The New York Times reported today, for example, on lobbyist David Urban, who is apparently paid quite well by his clients, who benefit from Urban's connections inside the administration.

The chief executive of the arms maker Raytheon, under pressure to overcome a congressional hold on major sales in the fall of 2018, wanted to sit down with one of the few people who could solve the problem — Secretary of State Mike Pompeo. But the State Department would not schedule the meeting. So Raytheon turned for help to David Urban, perhaps the best-connected lobbyist in President Trump’s Washington.

It wasn't long before Pompeo's State Department "issued an emergency waiver that circumvented the congressional hold on the arms deals, allowing billions of dollars in Raytheon missiles and bombs to be sold to Saudi Arabia and the United Arab Emirates."

The headline on the article read, "Trump Vowed to ‘Drain the Swamp,’ but Lobbyists Are Still Thriving in It." The Times added that Urban's lobbying revenues "have nearly tripled in the Trump era -- rising to more than $25 million in the roughly 40 months after his swearing-in from less than $9 million in the roughly 40 months before Mr. Trump became president."

Urban is hardly alone: the NYT reported on several others who've had similar success, including some lobbyists who weren't even part of the lobbying industry before Trump took office.

Not surprisingly, they're now "seeking to protect that mutually beneficial relationship" by working to ensure the Republican wins a second term.

Evidently, they were unmoved by Trump's boast about "staring down the unholy alliance of lobbyists and donors and special interests, who made a living bleeding our country dry."

The reporting coincides with an Associated Press article on Trump-connected lobbyists reaping a "windfall" as part of the federal investments in response to the pandemic.

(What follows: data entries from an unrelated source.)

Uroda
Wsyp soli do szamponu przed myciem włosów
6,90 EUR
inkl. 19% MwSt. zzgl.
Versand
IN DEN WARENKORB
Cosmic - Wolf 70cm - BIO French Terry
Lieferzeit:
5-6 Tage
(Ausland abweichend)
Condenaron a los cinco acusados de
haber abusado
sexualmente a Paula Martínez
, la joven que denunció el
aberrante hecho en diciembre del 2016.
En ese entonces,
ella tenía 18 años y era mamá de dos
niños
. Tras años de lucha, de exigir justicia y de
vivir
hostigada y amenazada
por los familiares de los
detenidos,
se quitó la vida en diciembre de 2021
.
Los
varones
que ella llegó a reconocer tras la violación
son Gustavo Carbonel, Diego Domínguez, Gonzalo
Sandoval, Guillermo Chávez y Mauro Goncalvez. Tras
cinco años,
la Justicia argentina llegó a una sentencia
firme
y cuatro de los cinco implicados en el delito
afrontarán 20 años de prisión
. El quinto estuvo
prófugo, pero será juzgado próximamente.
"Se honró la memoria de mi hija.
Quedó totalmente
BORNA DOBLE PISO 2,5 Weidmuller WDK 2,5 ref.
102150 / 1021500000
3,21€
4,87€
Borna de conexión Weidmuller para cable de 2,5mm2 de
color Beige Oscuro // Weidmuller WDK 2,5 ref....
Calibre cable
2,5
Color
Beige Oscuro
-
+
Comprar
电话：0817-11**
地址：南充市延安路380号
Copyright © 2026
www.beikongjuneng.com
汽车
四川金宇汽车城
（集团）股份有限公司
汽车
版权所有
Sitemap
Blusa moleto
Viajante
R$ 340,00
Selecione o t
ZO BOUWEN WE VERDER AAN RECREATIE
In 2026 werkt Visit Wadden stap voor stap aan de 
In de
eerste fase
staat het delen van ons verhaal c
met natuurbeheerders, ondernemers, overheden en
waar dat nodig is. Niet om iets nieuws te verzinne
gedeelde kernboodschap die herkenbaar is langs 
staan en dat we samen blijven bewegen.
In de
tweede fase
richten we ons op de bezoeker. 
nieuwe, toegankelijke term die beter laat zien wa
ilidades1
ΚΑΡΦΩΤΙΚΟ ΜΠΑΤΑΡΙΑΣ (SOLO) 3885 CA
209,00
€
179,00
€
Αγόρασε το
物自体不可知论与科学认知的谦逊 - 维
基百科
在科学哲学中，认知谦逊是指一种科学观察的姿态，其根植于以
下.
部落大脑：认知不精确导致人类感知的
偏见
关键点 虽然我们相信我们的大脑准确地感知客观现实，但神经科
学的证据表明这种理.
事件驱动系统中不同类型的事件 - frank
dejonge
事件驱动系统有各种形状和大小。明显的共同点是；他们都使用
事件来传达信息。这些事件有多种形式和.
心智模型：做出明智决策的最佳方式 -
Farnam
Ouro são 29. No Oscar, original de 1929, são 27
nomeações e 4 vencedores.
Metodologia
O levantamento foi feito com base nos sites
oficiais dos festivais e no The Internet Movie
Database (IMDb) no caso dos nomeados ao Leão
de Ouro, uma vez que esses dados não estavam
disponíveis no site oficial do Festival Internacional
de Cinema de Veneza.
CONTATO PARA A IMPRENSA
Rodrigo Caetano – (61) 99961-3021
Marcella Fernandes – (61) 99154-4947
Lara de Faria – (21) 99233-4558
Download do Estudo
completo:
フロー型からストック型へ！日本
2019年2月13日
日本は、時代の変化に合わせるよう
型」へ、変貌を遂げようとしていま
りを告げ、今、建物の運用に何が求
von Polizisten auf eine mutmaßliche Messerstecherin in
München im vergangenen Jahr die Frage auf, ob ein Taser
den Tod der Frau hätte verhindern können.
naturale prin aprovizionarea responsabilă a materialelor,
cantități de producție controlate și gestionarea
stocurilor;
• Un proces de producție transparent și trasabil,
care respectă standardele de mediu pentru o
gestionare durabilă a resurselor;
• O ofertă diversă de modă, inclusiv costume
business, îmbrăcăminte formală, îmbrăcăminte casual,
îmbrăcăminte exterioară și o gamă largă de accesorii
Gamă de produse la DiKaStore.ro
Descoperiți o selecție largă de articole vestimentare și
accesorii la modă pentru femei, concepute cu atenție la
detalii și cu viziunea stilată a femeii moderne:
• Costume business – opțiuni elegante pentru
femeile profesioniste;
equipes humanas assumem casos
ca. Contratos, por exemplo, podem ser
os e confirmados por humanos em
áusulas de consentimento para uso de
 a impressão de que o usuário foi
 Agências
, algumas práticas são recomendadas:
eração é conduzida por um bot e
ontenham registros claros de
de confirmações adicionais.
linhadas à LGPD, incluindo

Forty lobbyists with ties to President Donald Trump helped clients secure more than $10 billion in federal coronavirus aid, among them five former administration officials whose work potentially violates Trump’s own ethics policy, according to a report. The lobbyists identified Monday by the watchdog group Public Citizen either worked in the Trump executive branch, served on his campaign, were part of the committee that raised money for inaugural festivities or were part of his presidential transition. Many are donors to Trump’s campaigns, and some are prolific fundraisers for his reelection.

The AP quoted Mike Tanglis, one of the authors of Public Citizen's report, saying, “The swamp is alive and well in Washington, D.C. These (lobbying) booms that these people are having, you can really attribute them to their connection to Trump.”

If you voted for Trump because you believed his rhetoric about taking on inside-the-Beltway special interests, I have some very bad news for you.